Allow plenty of time to make the big move. Your parents may not want to do much at once, especially if they feel reluctant to give up their home. If you think the move is going to be a slow process, then get started early. Don’t try to pack up their whole house over a weekend. Take things more slowly and take the time to talk with your parents about their memories of their home. 

Identify their most important possessions

Ask your parents which of their possessions are most important to them. Taking the things that matter most to them to the personal care home can help to make the transition a lot easier and less upsetting for everyone. If there are important family pieces, like antique furniture, that won’t fit into their new home, come up with a solution together.

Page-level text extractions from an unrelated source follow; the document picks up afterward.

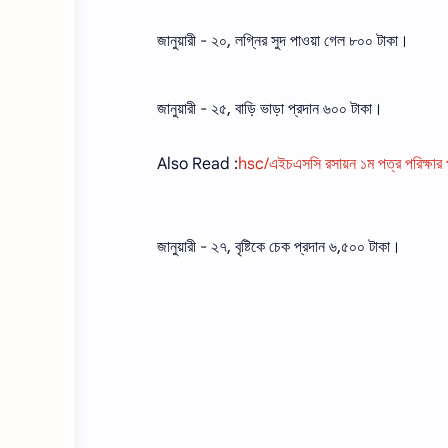
জানুয়ারী - ২০, লগ্নির সুদ পাওয়া গেল ৮০০ টাকা।
জানুয়ারী - ২৫, বাড়ি ভাড়া প্রদান ৬০০ টাকা।
Also Read :
hsc/এইচএসসি রসায়ন ১ম পত্র পরিক্ষার 
জানুয়ারী - ২৭, বৃষ্টিকে চেক প্রদান ৬,৫০০ টাকা।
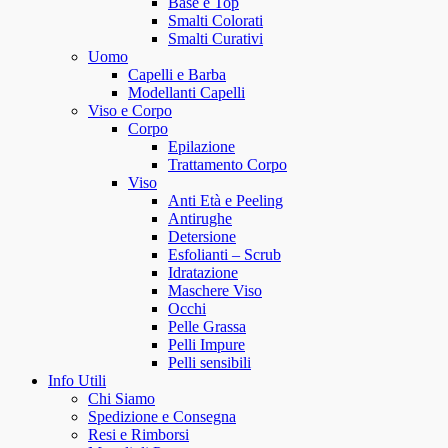
Base e Top
Smalti Colorati
Smalti Curativi
Uomo
Capelli e Barba
Modellanti Capelli
Viso e Corpo
Corpo
Epilazione
Trattamento Corpo
Viso
Anti Età e Peeling
Antirughe
Detersione
Esfolianti – Scrub
Idratazione
Maschere Viso
Occhi
Pelle Grassa
Pelli Impure
Pelli sensibili
Info Utili
Chi Siamo
Spedizione e Consegna
Resi e Rimborsi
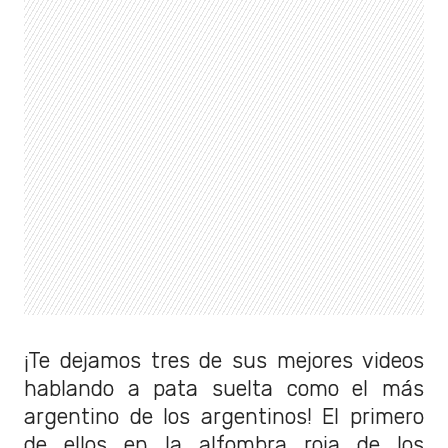
¡Te dejamos tres de sus mejores videos
hablando a pata suelta como el más
argentino de los argentinos! El primero
de ellos en la alfombra roja de los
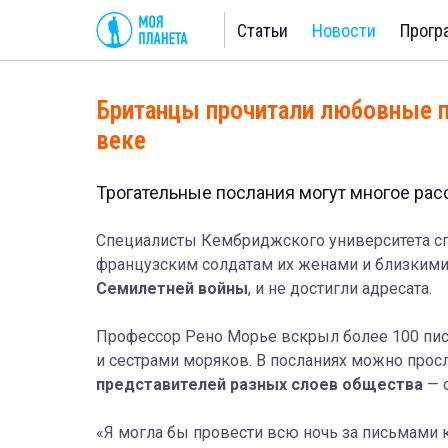
Статьи
Новости
Прогр
Британцы прочитали любовные пи
веке
Трогательные послания могут многое расс
Специалисты Кембриджского университета спу
французским солдатам их женами и близкими
Семилетней войны
, и не достигли адресата.
Профессор Рено Морье вскрыл более 100 пис
и сестрами моряков. В посланиях можно прос
представителей разных слоев общества
— 
«Я могла бы провести всю ночь за письмами к 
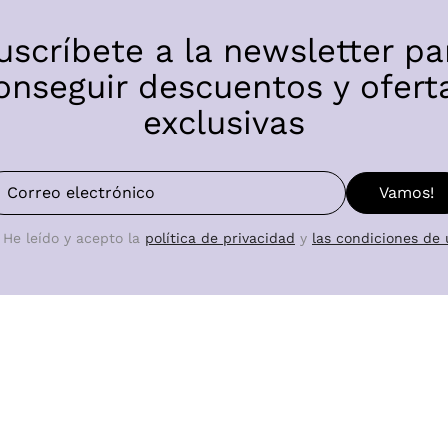
uscríbete a la newsletter pa
onseguir descuentos y ofert
exclusivas
Vamos!
He leído y acepto la
política de privacidad
y
las condiciones de 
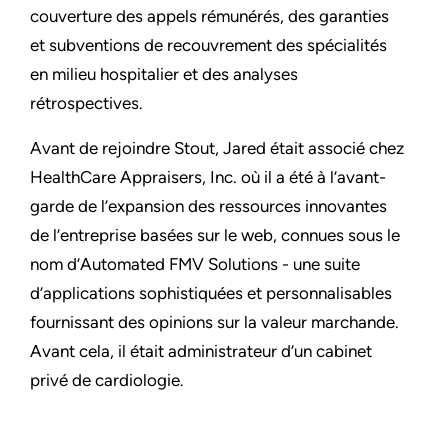
couverture des appels rémunérés, des garanties
et subventions de recouvrement des spécialités
en milieu hospitalier et des analyses
rétrospectives.
Avant de rejoindre Stout, Jared était associé chez
HealthCare Appraisers, Inc. où il a été à l’avant-
garde de l’expansion des ressources innovantes
de l’entreprise basées sur le web, connues sous le
nom d’Automated FMV Solutions - une suite
d’applications sophistiquées et personnalisables
fournissant des opinions sur la valeur marchande.
Avant cela, il était administrateur d’un cabinet
privé de cardiologie.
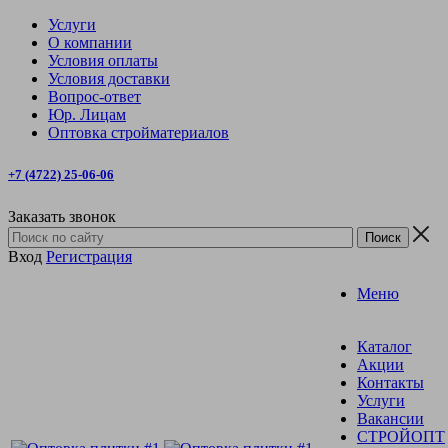
Услуги
О компании
Условия оплаты
Условия доставки
Вопрос-ответ
Юр. Лицам
Оптовка стройматериалов
+7 (4722) 25-06-06
Заказать звонок
Вход
Регистрация
Меню
Каталог
Акции
Контакты
Услуги
Вакансии
СТРОЙОПТ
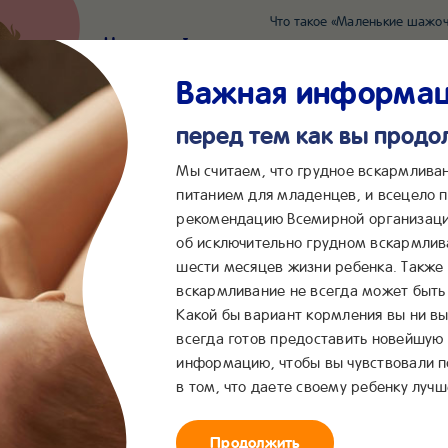
Что такое «Маленькие шажоч
Наш новый суперсервис для отслеживания 
Попробовать сейчас
Важная информа
перед тем как вы прод
*2055
Сообщения в ВКонта
Мы считаем, что грудное вскармлива
питанием для младенцев, и всецело
рекомендацию Всемирной организаци
...
&me
Сервисы
Бейбимания
об исключительно грудном вскармлив
шести месяцев жизни ребенка. Также
тском питании
вскармливание не всегда может быть 
Какой бы вариант кормления вы ни вы
всегда готов предоставить новейшую
информацию, чтобы вы чувствовали 
в том, что даете своему ребенку лучш
Продолжить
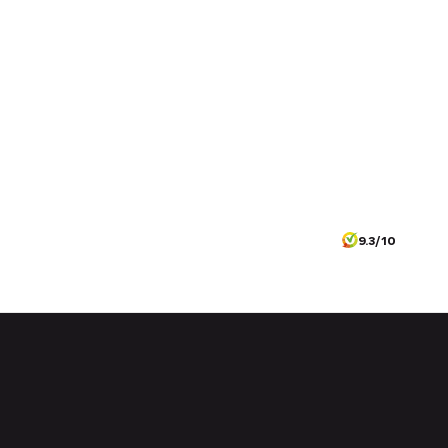
9.3/10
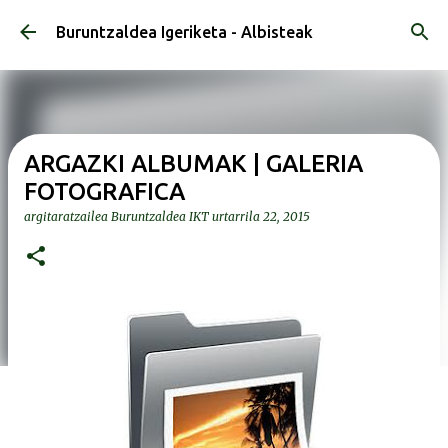
Saltatu eta joan eduki nagusira
Buruntzaldea Igeriketa - Albisteak
ARGAZKI ALBUMAK | GALERIA
FOTOGRAFICA
argitaratzailea
Buruntzaldea IKT
urtarrila 22, 2015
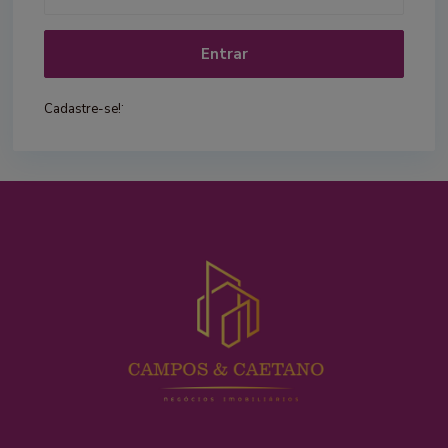
Entrar
.
Cadastre-se!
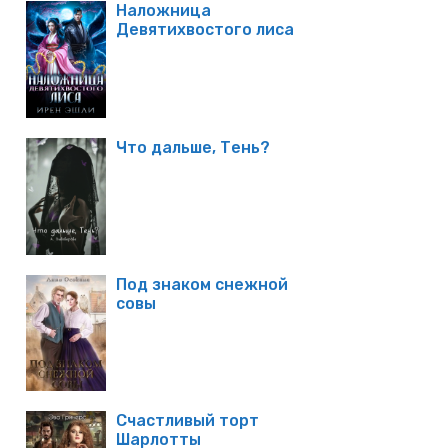
Наложница
Девятихвостого лиса
Что дальше, Тень?
Под знаком снежной
совы
Счастливый торт
Шарлотты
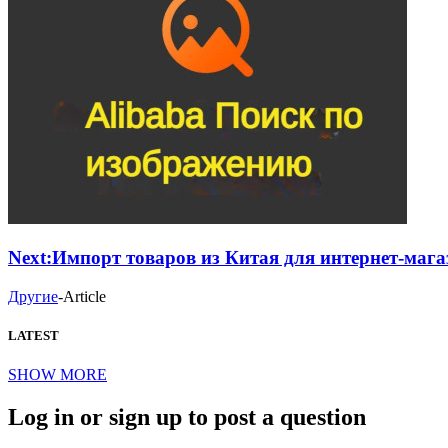
Next:
Импорт товаров из Китая для интернет-мага
Другие
-
Article
LATEST
SHOW MORE
Log in or sign up to post a question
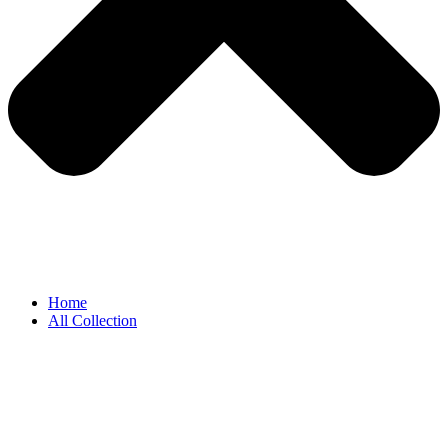
Home
All Collection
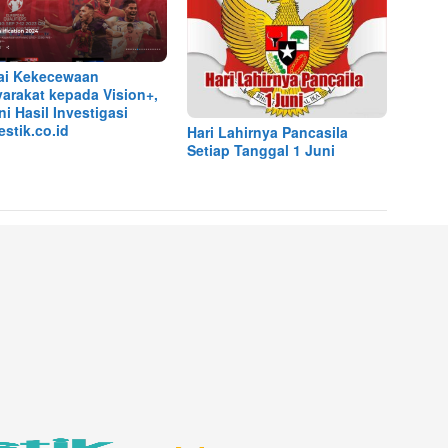
ai Kekecewaan
arakat kepada Vision+,
ni Hasil Investigasi
stik.co.id
Hari Lahirnya Pancasila
Setiap Tanggal 1 Juni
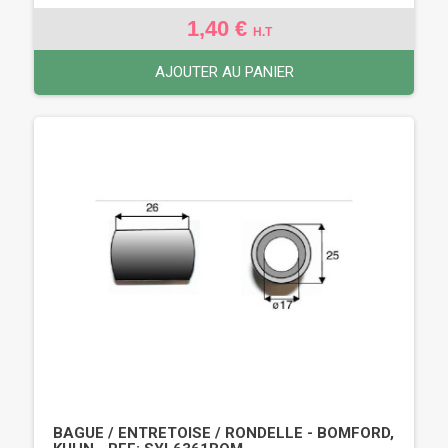
1,40 €
H.T
AJOUTER AU PANIER
BAGUE / ENTRETOISE / RONDELLE - BOMFORD,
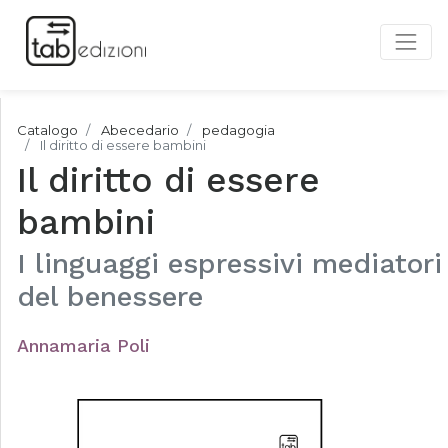
Catalogo
Abecedario
pedagogia
Il diritto di essere bambini
Il diritto di essere
bambini
I linguaggi espressivi mediatori
del benessere
Annamaria Poli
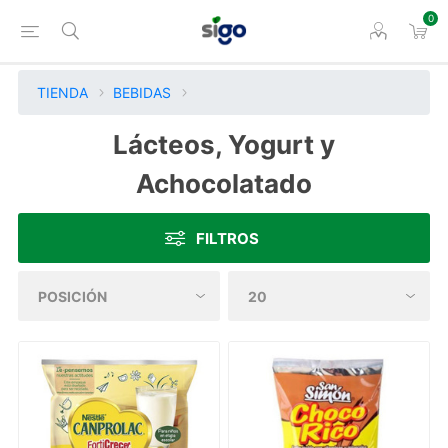
0
TIENDA
BEBIDAS
Lácteos, Yogurt y
Achocolatado
FILTROS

Perhaps they would be happy for someone else in the family to have these items, so they aren’t just thrown away. 

Get involved in the community

Downsizing a home can take a long time. If there are delays in the move, your parents might start to have doubts. To prevent this from happening, help them to feel better about it by getting involved in the community at the retirement community. Arrange for your parents to start attending events there or join in some of the arranged activities. The staff should be able to set this up for you, so you can help your parents to start getting to know the staff, making new friends, and start to feel comfortable. When moving day comes around, they are likely to feel a lot better about it, and it won’t take them as long to settle in. 

Arrange Visitors

Moving into a retirement home can be hard, and some people may be concerned about becoming disconnected from the family. Reassure them by making sure that they get plenty of visitors. Some experts suggest lots of visits during the first weeks, whereas others suggest not visiting for the first two weeks to let them settle in. You know your parents best, so decide which strategy will work the best for them.


When you feel it is time for visitors, go yourself and encourage the rest of the family and friends to visit them as well. If you can’t visit your parents as often as you want to, find other ways to help them stay connected to the family. Arrange a regular phone call, and teach them how to receive photos via their phone or email. Send pictures of the grandchildren or anything else they might like to see, so they don’t feel disconnected. Staying involved should ease some of their concerns.